_Your objective_
Images should not appear in the copy, yet every line of the listing below must be printed exactly.

_Data block_
* * * *

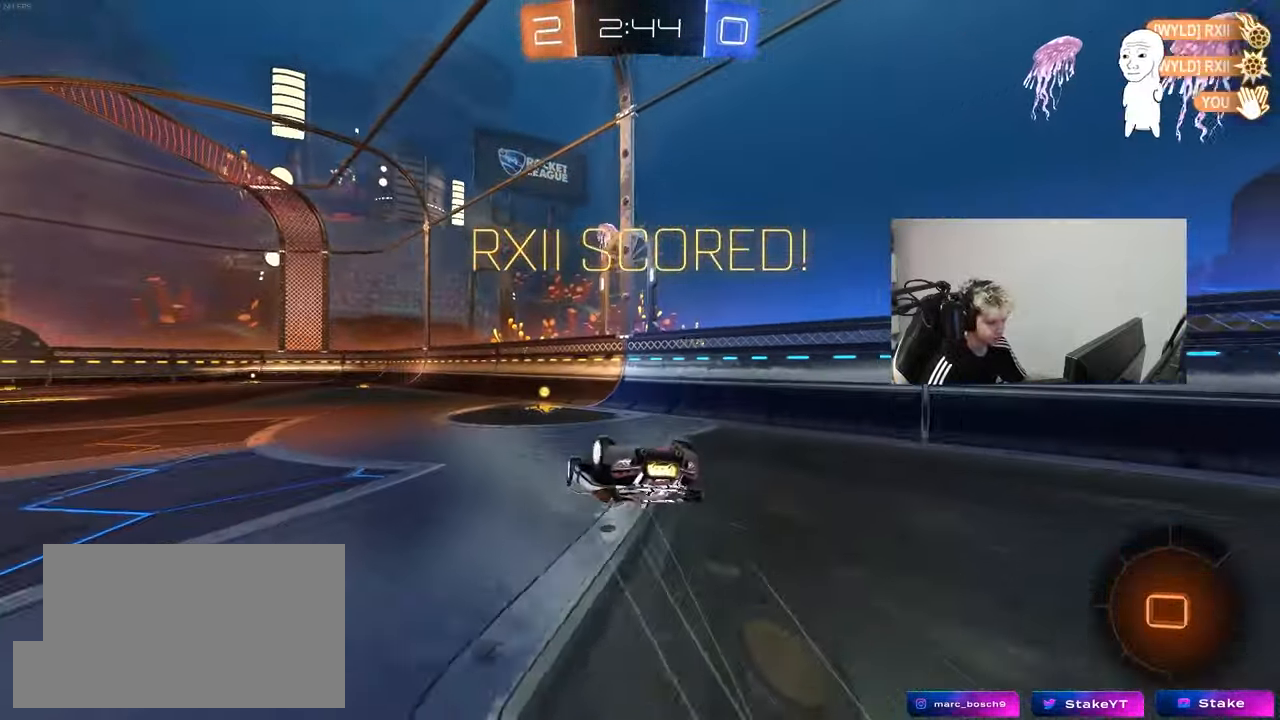
{"keys": [], "mouse": ["right"], "mouse_move": "up", "events": [[33, "mouse_left", "down"], [33, "s", "up"], [133, "s", "down"], [233, "mouse_left", "up"], [367, "a", "up"], [367, "s", "up"], [367, "shift", "up"], [500, "mouse_right", "down"]]}
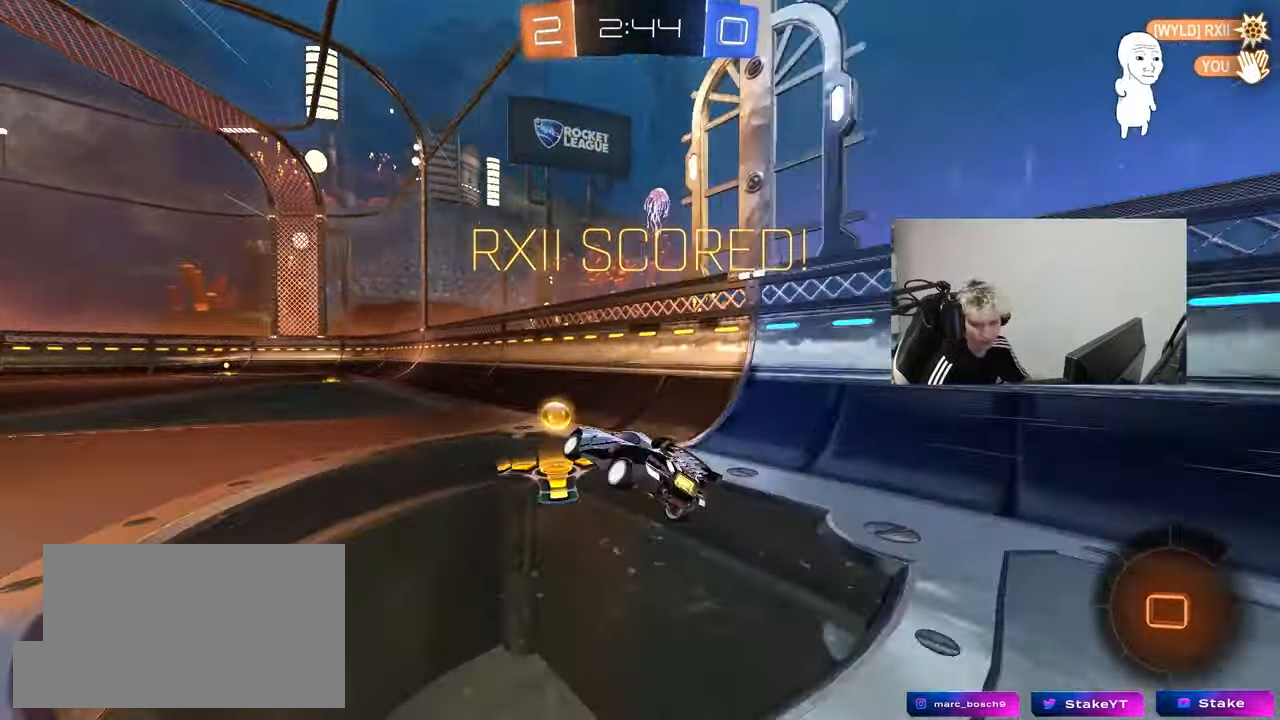
{"keys": [], "mouse": [], "mouse_move": "down", "events": [[200, "mouse_right", "up"]]}
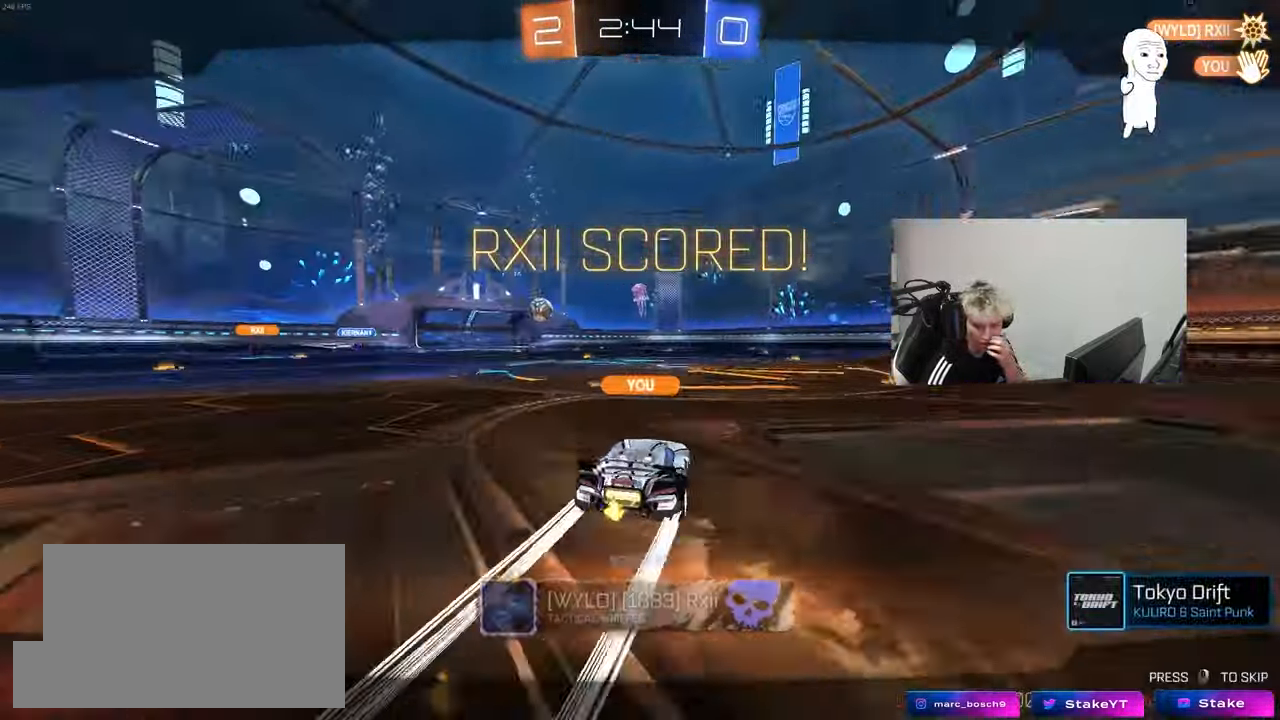
{"keys": [], "mouse": [], "mouse_move": "up", "events": []}
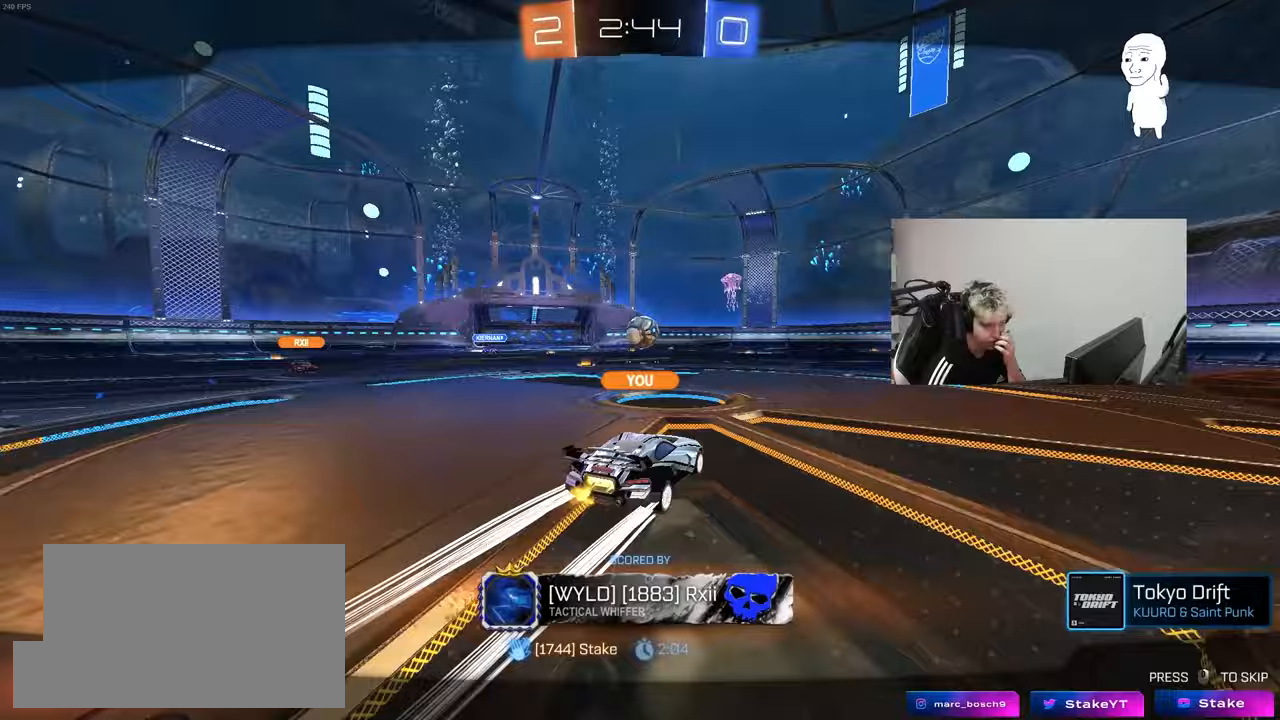
{"keys": [], "mouse": [], "mouse_move": "still", "events": []}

* * * *

_Answer box_
{"keys": [], "mouse": ["right"], "mouse_move": "up", "events": [[33, "mouse_left", "down"], [33, "s", "up"], [133, "s", "down"], [233, "mouse_left", "up"], [367, "a", "up"], [367, "s", "up"], [367, "shift", "up"], [500, "mouse_right", "down"]]}
{"keys": [], "mouse": [], "mouse_move": "down", "events": [[200, "mouse_right", "up"]]}
{"keys": [], "mouse": [], "mouse_move": "up", "events": []}
{"keys": [], "mouse": [], "mouse_move": "still", "events": []}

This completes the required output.